→ **Your goal**:
Answer these questions from the commentary on April, Andy and Ron.
(a) What does the writer call the biggest thing April and Andy have in common?
(b) What does Ron tell Leslie he doesn't like?
(c) What is discovered about Ron in the episode's very last scene?

→ **Reading text**:
** BEGIN **

April Is My Patronus: Let’s talk about April and Andy. Andy thus far hasn’t been a very impressive character, skirting very close to some stupid Hollywood stereotypes about the romantic nature of stalking and not-taking-no-for-answer. (See tomorrow’s post for more on that!) Plus, he’s a moron. But April’s peculiar brand of complete self-awareness allows us to see Andy in a new, much more attractive light. Now that I think about it, the biggest thing they have in common is that they are both totally themselves at all times. April is much more analytical about what that is and how it reads to others, while Andy could probably never self-analyze to save his life. But they give equal fucks (that is, zero) about how anybody else judges them. And I adore them together.
And here is a link to the obvious NSFW song from Erika Jayne, speaking of people who seem to be extremely self-possessed and not care what people think of them. I hope Erika is half as secure as she seems, because if it’s all repression or acting I would be very sad.
There Is Only One Ron Swanson: I love Ron’s very self-aware defense of sexist guy culture. “Leslie, please. I don’t care that you’re a girl. I just don’t like change.” It’s honest and it’s real and I’d like to discuss it with him over a beer, because it also can’t be allowed to continue.
The LOL moment: There are several great moments in this episode, but the one that literally ripped a laugh out of me was the very last scene in which we discover that Ron’s had the back of his head shaved. It’s so ridiculous, but he’s navigating his life as if he expects absolutely nobody to mention it, and so they don’t. But I can giggle.

** END **

→ **Data section**:
** BEGIN **

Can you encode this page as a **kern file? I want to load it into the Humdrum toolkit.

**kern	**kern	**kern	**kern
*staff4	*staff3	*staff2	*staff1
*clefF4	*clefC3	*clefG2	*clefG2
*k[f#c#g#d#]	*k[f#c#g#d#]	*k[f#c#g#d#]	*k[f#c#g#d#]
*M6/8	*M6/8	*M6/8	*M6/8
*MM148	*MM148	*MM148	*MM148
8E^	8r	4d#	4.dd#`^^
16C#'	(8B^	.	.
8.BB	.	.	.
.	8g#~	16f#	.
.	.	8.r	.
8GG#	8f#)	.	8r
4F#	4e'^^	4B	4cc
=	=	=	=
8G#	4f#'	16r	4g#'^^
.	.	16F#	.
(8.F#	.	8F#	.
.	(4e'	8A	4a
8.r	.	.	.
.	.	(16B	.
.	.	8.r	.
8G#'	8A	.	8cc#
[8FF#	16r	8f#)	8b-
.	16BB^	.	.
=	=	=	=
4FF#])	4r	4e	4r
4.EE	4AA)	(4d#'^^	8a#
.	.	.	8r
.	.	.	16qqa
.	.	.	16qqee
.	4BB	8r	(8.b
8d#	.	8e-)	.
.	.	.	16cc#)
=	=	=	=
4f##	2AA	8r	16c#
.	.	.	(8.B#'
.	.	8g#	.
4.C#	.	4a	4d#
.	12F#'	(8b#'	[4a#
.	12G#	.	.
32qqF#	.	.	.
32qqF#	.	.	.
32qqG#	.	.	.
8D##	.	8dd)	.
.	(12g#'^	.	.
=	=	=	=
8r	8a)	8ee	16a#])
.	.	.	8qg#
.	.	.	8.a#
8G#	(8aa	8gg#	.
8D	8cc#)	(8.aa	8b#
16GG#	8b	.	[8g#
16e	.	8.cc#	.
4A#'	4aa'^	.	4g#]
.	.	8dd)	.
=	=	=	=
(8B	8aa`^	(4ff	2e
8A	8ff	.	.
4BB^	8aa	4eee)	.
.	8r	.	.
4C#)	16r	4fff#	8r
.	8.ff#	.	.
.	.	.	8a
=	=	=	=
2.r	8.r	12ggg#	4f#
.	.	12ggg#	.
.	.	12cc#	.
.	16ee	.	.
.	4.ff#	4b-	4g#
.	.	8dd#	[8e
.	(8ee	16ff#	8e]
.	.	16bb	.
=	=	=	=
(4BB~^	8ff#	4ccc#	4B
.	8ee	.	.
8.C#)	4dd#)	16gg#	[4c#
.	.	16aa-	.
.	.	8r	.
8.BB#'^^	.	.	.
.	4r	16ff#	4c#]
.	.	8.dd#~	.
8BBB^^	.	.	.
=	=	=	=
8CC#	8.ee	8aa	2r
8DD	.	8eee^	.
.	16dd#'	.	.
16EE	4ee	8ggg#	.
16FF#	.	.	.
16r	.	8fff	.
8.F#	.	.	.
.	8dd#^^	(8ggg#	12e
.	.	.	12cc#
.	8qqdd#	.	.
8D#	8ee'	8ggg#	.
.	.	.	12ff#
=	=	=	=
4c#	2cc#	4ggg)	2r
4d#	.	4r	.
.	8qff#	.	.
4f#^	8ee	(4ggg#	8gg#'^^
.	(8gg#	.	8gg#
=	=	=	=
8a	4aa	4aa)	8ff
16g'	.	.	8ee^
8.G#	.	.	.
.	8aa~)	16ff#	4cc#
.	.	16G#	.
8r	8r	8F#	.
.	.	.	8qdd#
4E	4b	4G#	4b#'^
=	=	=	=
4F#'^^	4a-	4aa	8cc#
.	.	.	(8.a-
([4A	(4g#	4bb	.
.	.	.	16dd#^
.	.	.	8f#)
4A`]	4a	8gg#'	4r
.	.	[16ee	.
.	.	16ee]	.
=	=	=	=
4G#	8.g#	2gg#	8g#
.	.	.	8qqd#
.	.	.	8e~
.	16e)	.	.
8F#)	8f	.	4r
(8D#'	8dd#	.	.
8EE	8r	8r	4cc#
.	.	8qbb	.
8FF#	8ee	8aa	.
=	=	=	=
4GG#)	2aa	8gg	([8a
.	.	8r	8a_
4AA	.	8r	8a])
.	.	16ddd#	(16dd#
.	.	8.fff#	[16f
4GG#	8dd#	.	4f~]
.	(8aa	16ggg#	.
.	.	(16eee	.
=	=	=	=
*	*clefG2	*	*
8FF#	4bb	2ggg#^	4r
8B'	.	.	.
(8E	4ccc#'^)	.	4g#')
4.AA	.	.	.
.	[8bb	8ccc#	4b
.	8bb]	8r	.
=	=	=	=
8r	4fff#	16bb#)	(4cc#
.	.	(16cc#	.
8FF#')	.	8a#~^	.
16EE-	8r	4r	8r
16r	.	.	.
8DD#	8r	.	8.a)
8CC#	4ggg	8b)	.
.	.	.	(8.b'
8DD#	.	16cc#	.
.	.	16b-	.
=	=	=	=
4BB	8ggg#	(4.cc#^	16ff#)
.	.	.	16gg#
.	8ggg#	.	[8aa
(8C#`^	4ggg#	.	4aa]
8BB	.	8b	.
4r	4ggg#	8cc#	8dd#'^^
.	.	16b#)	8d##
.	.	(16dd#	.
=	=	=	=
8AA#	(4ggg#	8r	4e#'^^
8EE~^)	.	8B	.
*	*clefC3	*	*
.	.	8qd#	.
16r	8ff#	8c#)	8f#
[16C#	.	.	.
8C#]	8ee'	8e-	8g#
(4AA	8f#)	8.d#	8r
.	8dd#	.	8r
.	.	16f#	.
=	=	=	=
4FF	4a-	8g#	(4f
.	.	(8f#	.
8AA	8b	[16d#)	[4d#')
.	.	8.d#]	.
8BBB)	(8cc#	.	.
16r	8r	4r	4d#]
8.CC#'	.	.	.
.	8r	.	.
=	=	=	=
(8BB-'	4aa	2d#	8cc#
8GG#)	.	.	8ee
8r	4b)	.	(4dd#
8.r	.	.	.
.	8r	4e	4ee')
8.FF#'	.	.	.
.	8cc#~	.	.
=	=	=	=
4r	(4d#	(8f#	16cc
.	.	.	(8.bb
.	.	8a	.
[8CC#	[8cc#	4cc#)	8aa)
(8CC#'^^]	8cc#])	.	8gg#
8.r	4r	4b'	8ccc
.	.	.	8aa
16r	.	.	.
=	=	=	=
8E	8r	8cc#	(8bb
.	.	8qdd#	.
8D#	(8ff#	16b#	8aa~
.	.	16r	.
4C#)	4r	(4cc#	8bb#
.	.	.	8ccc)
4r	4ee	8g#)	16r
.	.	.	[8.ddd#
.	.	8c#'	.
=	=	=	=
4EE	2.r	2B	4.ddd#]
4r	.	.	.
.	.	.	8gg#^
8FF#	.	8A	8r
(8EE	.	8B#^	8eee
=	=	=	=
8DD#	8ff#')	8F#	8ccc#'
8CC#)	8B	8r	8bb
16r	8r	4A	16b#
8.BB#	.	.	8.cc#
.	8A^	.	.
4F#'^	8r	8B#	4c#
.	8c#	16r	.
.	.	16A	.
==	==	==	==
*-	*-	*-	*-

** END **

→ **Exercise answer**:
(a) They are both totally themselves at all times.
(b) Change.
(c) He has had the back of his head shaved.